Anyway, after another sip of his tea, Anderszewski walked up to the piano and without any fuss, he began the recital with Bach’s English Suite No. 5. His approach to Bach is more personal and less austere than fellow specialists Andras Schiff or Angela Hewitt. The Prelude was bold and sometimes quite aggressive, and he brought out the counterpoint with clarity. I felt that the Allemande was played with too much legato, but the Sarabande was outstanding for the control of the soft tone as well as for the inventive and delicate ornamentation in the repeated sections. He excelled in the final Gigue, emphasizing the chromaticism and the jagged rhythms with gusto.

Anderszewski followed the Bach suite with two Schumann rarities, which he has also recently recorded. It is intriguing that he chose two works that are least virtuosic in Schumann’s piano repertoire – I felt that Anderszewski was trying to take us on an inner journey of Schumann’s piano music. Six Canonic Etudes, op. 56, originally written for pedal piano (a short-lived nineteenth century invention), were Schumann’s attempt to explore Bachian counterpoint. Yet the harmony is undeniably Schumann, and Anderszweski emphasized the harmonic intimacy of No.2 and No.3, while highlighting the rhythmic quirkiness of No.5.

Gesänge der Frühe, op. 133, is a late work, composed three months before Schumann’s attempted suicide. Sometimes meandering, sometimes reminiscent of the brilliance of his earlier piano works, it requires a deep empathy to the composer’s inner world, as was shown in this performance. Anderszewski captured the changing mood of each piece and there was a wonderful silence at the end, from which he moved on seamlessly to the final Bach offering.

The large-scale Prelude of the sixth English Suite was rendered with strong rhythmic articulation, often highlighting the bass line.

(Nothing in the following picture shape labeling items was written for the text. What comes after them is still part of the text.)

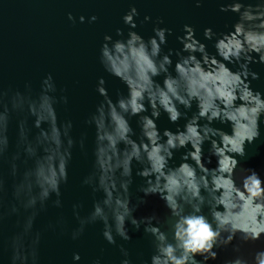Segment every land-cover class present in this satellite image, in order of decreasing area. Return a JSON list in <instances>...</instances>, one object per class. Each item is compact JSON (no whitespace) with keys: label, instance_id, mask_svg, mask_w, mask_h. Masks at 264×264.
<instances>
[{"label":"clouds","instance_id":"obj_1","mask_svg":"<svg viewBox=\"0 0 264 264\" xmlns=\"http://www.w3.org/2000/svg\"><path fill=\"white\" fill-rule=\"evenodd\" d=\"M191 2L200 9L207 0ZM215 2L219 13L235 17L223 31L205 27L199 36L185 23L176 34L162 27V17L140 19L132 3L121 17L124 27L103 36L98 62L126 92L113 99L108 81L98 78L100 100L85 121L94 128L91 170L82 180L91 206L73 203L76 226L69 230L61 215L47 230L75 242L100 225L103 241L119 249V264H134L117 243L132 240L129 226L143 229L151 243L150 261L142 264H214L221 252L227 253L222 264H264V175L241 164L264 124V92L252 86L260 74L251 67L264 65V0ZM67 19L77 23L71 12ZM97 20L80 15L78 22ZM145 24L153 25L147 39L137 30ZM173 36L180 47H169ZM68 102L51 73L38 91L30 83L23 92L0 90V165L6 167L0 227L14 218L3 239L6 264H42L37 221L64 207L73 152H84L87 139L75 137L73 122L61 118ZM162 115L175 130H161ZM176 153H182L178 164ZM151 197L164 214L137 216ZM102 253L90 264H103ZM82 261L73 251L71 264Z\"/></svg>","mask_w":264,"mask_h":264},{"label":"water","instance_id":"obj_2","mask_svg":"<svg viewBox=\"0 0 264 264\" xmlns=\"http://www.w3.org/2000/svg\"><path fill=\"white\" fill-rule=\"evenodd\" d=\"M132 3L138 8L140 19L144 15L152 16L153 20L162 17L165 20L162 27H171L176 34H181L180 29L185 23L195 26L197 34L202 36L205 27L214 26V30L223 31L226 24L231 25L235 20L231 15L219 13L215 0H207L200 9L195 8L191 0H0V90L23 92L25 85L30 83L33 91H38L41 80L51 73L58 89L69 101L60 108L61 118L73 122L75 137H87L85 151L77 147L73 152L69 180L62 188L63 209L50 208L37 221V229L43 232L42 264H71L73 251L81 253L82 264H90L101 255L102 249L103 264H119V249L103 241L102 226H90L79 241L73 242L68 236L61 235L59 229L55 232L47 230V225L55 223L62 215L70 230L76 226L71 215L72 204L84 202L86 209L91 206V190L82 186V180L91 170L94 128L88 127L85 121L100 100L95 92L96 82L101 76L105 77L113 99L118 92H126L118 79L103 71L98 62L99 47L105 34L114 36L116 28L124 27L121 17ZM69 12L77 19L75 25L67 19ZM80 15H96L98 20L94 24H80ZM152 27V24H145L137 30L147 39L152 35ZM169 47H180L174 36L169 38ZM209 50H213L211 45ZM251 67L260 74V79L252 82L253 88L264 92V65ZM132 124L135 128V120ZM158 124L161 130H175L166 116L162 115ZM225 130L230 132V128ZM261 131V139L246 148L248 155L241 164L264 175V124ZM181 155L176 153L175 163L180 162ZM212 166H215V160ZM5 172L6 167L0 165V175ZM136 182H140L139 178ZM8 183L10 185V179ZM149 200L148 205L141 206L137 216L150 215L154 210L163 215L162 202L156 197ZM13 223L14 218L0 227V264H6L3 239L11 233ZM129 229L132 240H118V245L123 244L129 249L134 264L150 261L152 247L143 229L139 232L131 226ZM226 255L221 252L214 264H222Z\"/></svg>","mask_w":264,"mask_h":264}]
</instances>
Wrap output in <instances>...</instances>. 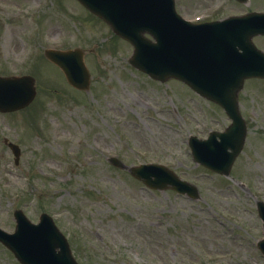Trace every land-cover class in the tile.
Returning <instances> with one entry per match:
<instances>
[{"label": "rangeland", "instance_id": "rangeland-1", "mask_svg": "<svg viewBox=\"0 0 264 264\" xmlns=\"http://www.w3.org/2000/svg\"><path fill=\"white\" fill-rule=\"evenodd\" d=\"M176 1L187 19L206 18L219 5L221 15L264 9V0ZM86 15L72 0H0V74L21 72L26 64L37 88L29 107L0 114V227L13 231L15 209L31 222L47 213L80 264H264L250 194L260 190L257 198L264 201V132H254L259 123L249 127L235 167L237 180L251 191L197 167L187 141L207 126L208 104L175 81L161 84L132 69L130 46ZM254 42L264 48V38ZM50 46L85 50L89 91L69 87L40 54ZM243 107L245 114L262 109L249 95ZM5 140L20 147L18 164ZM107 155L125 167L112 166ZM148 161L193 183L200 199L145 188L126 167ZM0 264H17L2 246Z\"/></svg>", "mask_w": 264, "mask_h": 264}, {"label": "water", "instance_id": "water-1", "mask_svg": "<svg viewBox=\"0 0 264 264\" xmlns=\"http://www.w3.org/2000/svg\"><path fill=\"white\" fill-rule=\"evenodd\" d=\"M86 8H88L95 15L102 17L109 24L111 23L108 19L112 13H115L114 16V25L115 32H117L121 37L129 40L135 48V56L133 59V64L135 66L142 65V59L140 57L139 44L140 42H145L144 39L139 37V33L147 29L152 32L158 41L156 46V52L159 54V49L162 47L167 48L172 53L173 60L175 62L180 61L181 64H185L184 55L186 52V47L184 45H189L191 42L192 31L189 29L190 26L182 24L176 18L173 17L171 8H165L164 1L156 2L157 0H132L131 6L132 15L129 18V22H125V8L128 2H123L124 0H79ZM129 1V0H128ZM123 2V3H122ZM161 4V6H159ZM247 22H230V27L219 28V31L229 32L231 34L234 31H238L242 27H247L241 36L239 34L236 37L239 39V44L241 47L244 45H249V37L254 33H264V15H253L250 17ZM142 19L145 23H141ZM177 21H176V20ZM127 20V19H126ZM126 24H125V23ZM251 22V23H250ZM112 24V23H111ZM110 24V25H111ZM174 31L173 39L174 42H170V36L168 35ZM188 32V34H187ZM228 36V34L223 35ZM165 40V42H163ZM232 40V39H230ZM149 47V45H147ZM147 47V48H148ZM47 55H51L48 53ZM149 56V55H148ZM152 56L151 63L148 62L147 68L149 70H154L159 77L164 76H174L182 77L187 80L192 86L198 89L200 92L208 93L209 90L203 84L204 80H213L214 77H210L202 74L198 69H191L190 64L188 67L178 65L179 73L173 68H167L158 70L157 67H163V65L157 64L159 61L157 57ZM58 63H61L62 58L57 56ZM162 62V59H160ZM219 68V74H225V64H217ZM215 66V65H214ZM66 69V73L74 86L78 88H83L86 84V76L82 74L74 75ZM186 74V75H185ZM256 74V73H255ZM77 77V78H76ZM80 80H79V79ZM75 80V81H74ZM30 81V80H29ZM203 82V83H202ZM30 91L26 89L23 96H18L15 99V102L12 105H7L3 103L0 107L3 110H11L15 108L22 107L25 105L26 101L30 98ZM0 98H3L0 95ZM1 100V99H0ZM24 103V104H23ZM144 178V174H141ZM153 185H158L156 182H149ZM17 218V227L20 234V241L18 246L12 241H7L0 232V241L8 246L18 258L22 264H75L68 253L67 246L63 239L52 227L48 219L43 217L42 222L37 227H32L25 222L24 218L20 215L16 216ZM59 249V251H57Z\"/></svg>", "mask_w": 264, "mask_h": 264}]
</instances>
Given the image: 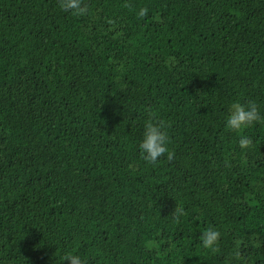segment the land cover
<instances>
[{
    "label": "trees",
    "instance_id": "1",
    "mask_svg": "<svg viewBox=\"0 0 264 264\" xmlns=\"http://www.w3.org/2000/svg\"><path fill=\"white\" fill-rule=\"evenodd\" d=\"M84 2L0 0V264H264V120L247 151L223 125L264 115V0ZM149 119L174 152L154 166Z\"/></svg>",
    "mask_w": 264,
    "mask_h": 264
},
{
    "label": "clouds",
    "instance_id": "2",
    "mask_svg": "<svg viewBox=\"0 0 264 264\" xmlns=\"http://www.w3.org/2000/svg\"><path fill=\"white\" fill-rule=\"evenodd\" d=\"M59 8L73 16L83 17L89 14L90 9L84 0H58ZM148 14V8L141 6L136 12L138 18H143ZM264 120V115L257 102L250 100L247 103L233 102L224 115V128L238 135L237 143L242 151H247L253 144V139L246 134L245 130ZM138 152L140 157L148 165H156L159 157H166L172 160L174 152L170 148V139L167 127L163 122L149 119L143 125L141 138L138 142ZM184 216V209L177 207L172 219L180 222ZM222 233L215 226L205 227L200 233L199 245L202 249L217 253L220 250ZM179 259V258H178ZM67 260L69 264H86L82 254L69 248L61 256V262ZM225 264H243L241 252L238 248L226 254Z\"/></svg>",
    "mask_w": 264,
    "mask_h": 264
}]
</instances>
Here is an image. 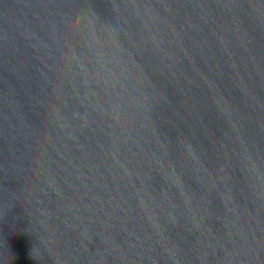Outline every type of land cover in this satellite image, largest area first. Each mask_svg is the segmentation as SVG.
<instances>
[{
    "label": "water",
    "instance_id": "obj_1",
    "mask_svg": "<svg viewBox=\"0 0 264 264\" xmlns=\"http://www.w3.org/2000/svg\"><path fill=\"white\" fill-rule=\"evenodd\" d=\"M0 264H264V0H0Z\"/></svg>",
    "mask_w": 264,
    "mask_h": 264
}]
</instances>
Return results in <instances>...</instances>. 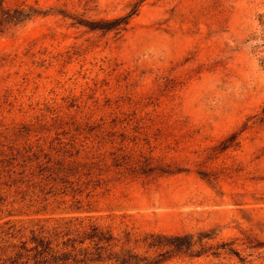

Perhaps he could have brought out a more dance-like feel in the Allemande and Courante, but the Gavottes were lively with playful embellishments in Gavotte II and the relentless energy in the concluding Gigue was breathtaking.

Anderszewski responded to the enthusiastic audience with two encores: a buoyant account of Schumann’s Novelletten No. 5 was followed by the intimate Sarabande from Bach’s French Suite No. 5. A perfect ending to this thought-provoking recital.